Fix MHA CrossAttention regression: use num_heads_ for non-GQA paths

feich-ms · claude · feich-ms · commit 83182ea3cd6e · 2026-05-14T15:19:32.000+08:00
The internal present KV buffer shape must use num_heads_ for MHA
(where kv_num_heads_ is 0) and kv_num_heads_ only for GQA. Using
kv_num_heads_ unconditionally caused zero-sized buffers for MHA
CrossAttention tests.

Co-Authored-By: Claude Opus 4 &lt;noreply@anthropic.com&gt;
diff --git a/onnxruntime/contrib_ops/webgpu/bert/flash_attention.cc b/onnxruntime/contrib_ops/webgpu/bert/flash_attention.cc
@@ -423,14 +423,15 @@ Status ApplyFlashAttention(const Tensor* Q, const Tensor* K, const Tensor* V, co
   // Create present_key and present_value tensors if they are nullptr
   Tensor internal_present_key;
   Tensor internal_present_value;
+  const int present_kv_heads = parameters.is_gqa_ ? parameters.kv_num_heads_ : parameters.num_heads_;
   if (present_key == nullptr) {
-    TensorShapeVector present_kv_shape({parameters.batch_size_, parameters.kv_num_heads_,
+    TensorShapeVector present_kv_shape({parameters.batch_size_, present_kv_heads,
                                         parameters.total_sequence_length_, parameters.head_size_});
     internal_present_key = context.CreateGPUTensor(Q->DataType(), TensorShape(present_kv_shape));
     present_key = &internal_present_key;
   }
   if (present_value == nullptr) {
-    TensorShapeVector present_kv_shape({parameters.batch_size_, parameters.kv_num_heads_,
+    TensorShapeVector present_kv_shape({parameters.batch_size_, present_kv_heads,
                                         parameters.total_sequence_length_, parameters.head_size_});
     internal_present_value = context.CreateGPUTensor(Q->DataType(), TensorShape(present_kv_shape));
     present_value = &internal_present_value;

(Lines drawn from a dataset)
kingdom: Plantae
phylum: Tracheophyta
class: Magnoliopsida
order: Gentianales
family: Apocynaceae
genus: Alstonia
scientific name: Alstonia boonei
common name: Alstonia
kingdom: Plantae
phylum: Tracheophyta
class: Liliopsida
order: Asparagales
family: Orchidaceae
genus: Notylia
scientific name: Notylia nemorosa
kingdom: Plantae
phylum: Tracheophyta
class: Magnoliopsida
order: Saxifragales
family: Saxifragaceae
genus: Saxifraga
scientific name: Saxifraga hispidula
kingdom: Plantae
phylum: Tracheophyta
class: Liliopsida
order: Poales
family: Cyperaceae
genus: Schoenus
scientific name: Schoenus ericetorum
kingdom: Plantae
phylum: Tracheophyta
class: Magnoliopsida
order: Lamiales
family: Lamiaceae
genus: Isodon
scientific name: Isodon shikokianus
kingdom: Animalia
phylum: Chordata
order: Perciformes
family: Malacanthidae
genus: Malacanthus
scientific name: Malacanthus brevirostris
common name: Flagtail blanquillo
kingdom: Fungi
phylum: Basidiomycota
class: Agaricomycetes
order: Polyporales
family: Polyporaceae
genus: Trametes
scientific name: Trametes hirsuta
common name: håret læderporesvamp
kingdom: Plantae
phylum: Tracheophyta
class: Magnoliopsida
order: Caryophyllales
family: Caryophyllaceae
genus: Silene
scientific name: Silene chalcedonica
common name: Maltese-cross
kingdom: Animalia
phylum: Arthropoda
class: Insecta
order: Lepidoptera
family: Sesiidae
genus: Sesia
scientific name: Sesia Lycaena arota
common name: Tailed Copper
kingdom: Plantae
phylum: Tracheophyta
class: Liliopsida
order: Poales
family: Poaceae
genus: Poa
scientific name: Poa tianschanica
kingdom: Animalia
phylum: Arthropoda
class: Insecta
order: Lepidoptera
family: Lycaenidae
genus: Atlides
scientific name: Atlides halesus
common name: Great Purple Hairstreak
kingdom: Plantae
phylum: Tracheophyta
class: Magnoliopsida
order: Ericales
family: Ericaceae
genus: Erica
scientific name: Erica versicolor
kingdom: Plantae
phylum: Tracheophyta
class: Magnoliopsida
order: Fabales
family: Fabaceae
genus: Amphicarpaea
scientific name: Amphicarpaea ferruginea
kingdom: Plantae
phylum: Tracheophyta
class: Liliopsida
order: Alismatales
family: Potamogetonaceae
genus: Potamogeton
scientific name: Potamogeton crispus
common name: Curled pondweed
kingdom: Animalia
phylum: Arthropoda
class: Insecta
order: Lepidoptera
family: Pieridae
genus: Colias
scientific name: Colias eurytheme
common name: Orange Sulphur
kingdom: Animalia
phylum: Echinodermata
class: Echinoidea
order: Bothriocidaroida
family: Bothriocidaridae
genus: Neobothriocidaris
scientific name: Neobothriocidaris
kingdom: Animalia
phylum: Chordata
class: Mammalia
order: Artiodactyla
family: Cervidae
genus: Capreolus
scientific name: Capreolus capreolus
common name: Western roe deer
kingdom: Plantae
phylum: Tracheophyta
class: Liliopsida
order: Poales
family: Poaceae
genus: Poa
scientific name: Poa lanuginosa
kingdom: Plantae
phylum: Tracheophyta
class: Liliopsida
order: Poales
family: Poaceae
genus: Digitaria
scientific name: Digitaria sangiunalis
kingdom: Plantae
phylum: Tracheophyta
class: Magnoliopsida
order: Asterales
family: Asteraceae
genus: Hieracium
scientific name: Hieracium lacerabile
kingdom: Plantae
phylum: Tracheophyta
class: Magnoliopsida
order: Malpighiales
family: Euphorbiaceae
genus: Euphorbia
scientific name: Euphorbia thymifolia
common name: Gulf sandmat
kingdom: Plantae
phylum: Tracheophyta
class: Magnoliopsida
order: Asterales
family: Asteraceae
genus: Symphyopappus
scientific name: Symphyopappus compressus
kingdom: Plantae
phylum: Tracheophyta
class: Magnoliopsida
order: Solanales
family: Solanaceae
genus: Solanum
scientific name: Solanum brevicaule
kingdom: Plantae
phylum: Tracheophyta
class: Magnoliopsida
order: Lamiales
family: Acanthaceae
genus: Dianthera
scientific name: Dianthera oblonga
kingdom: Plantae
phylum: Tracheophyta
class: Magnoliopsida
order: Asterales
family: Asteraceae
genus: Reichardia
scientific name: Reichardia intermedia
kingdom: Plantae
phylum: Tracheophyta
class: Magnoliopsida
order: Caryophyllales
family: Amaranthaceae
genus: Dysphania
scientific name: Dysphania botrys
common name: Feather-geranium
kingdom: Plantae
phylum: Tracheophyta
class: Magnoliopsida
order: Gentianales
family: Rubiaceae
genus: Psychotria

WHAT TO WORK ON — Reproduce the commit text starting with "Fix MHA CrossAttention" and going on through "CrossAttention tests.", substituting "multi-head attention" for every occurrence of "MHA". These lines were taken from a separate source unrelated to the commit text.

ANSWER TO THIS EXERCISE —
Fix multi-head attention CrossAttention regression: use num_heads_ for non-GQA paths

feich-ms · claude · feich-ms · commit 83182ea3cd6e · 2026-05-14T15:19:32.000+08:00
The internal present KV buffer shape must use num_heads_ for multi-head attention
(where kv_num_heads_ is 0) and kv_num_heads_ only for GQA. Using
kv_num_heads_ unconditionally caused zero-sized buffers for multi-head attention
CrossAttention tests.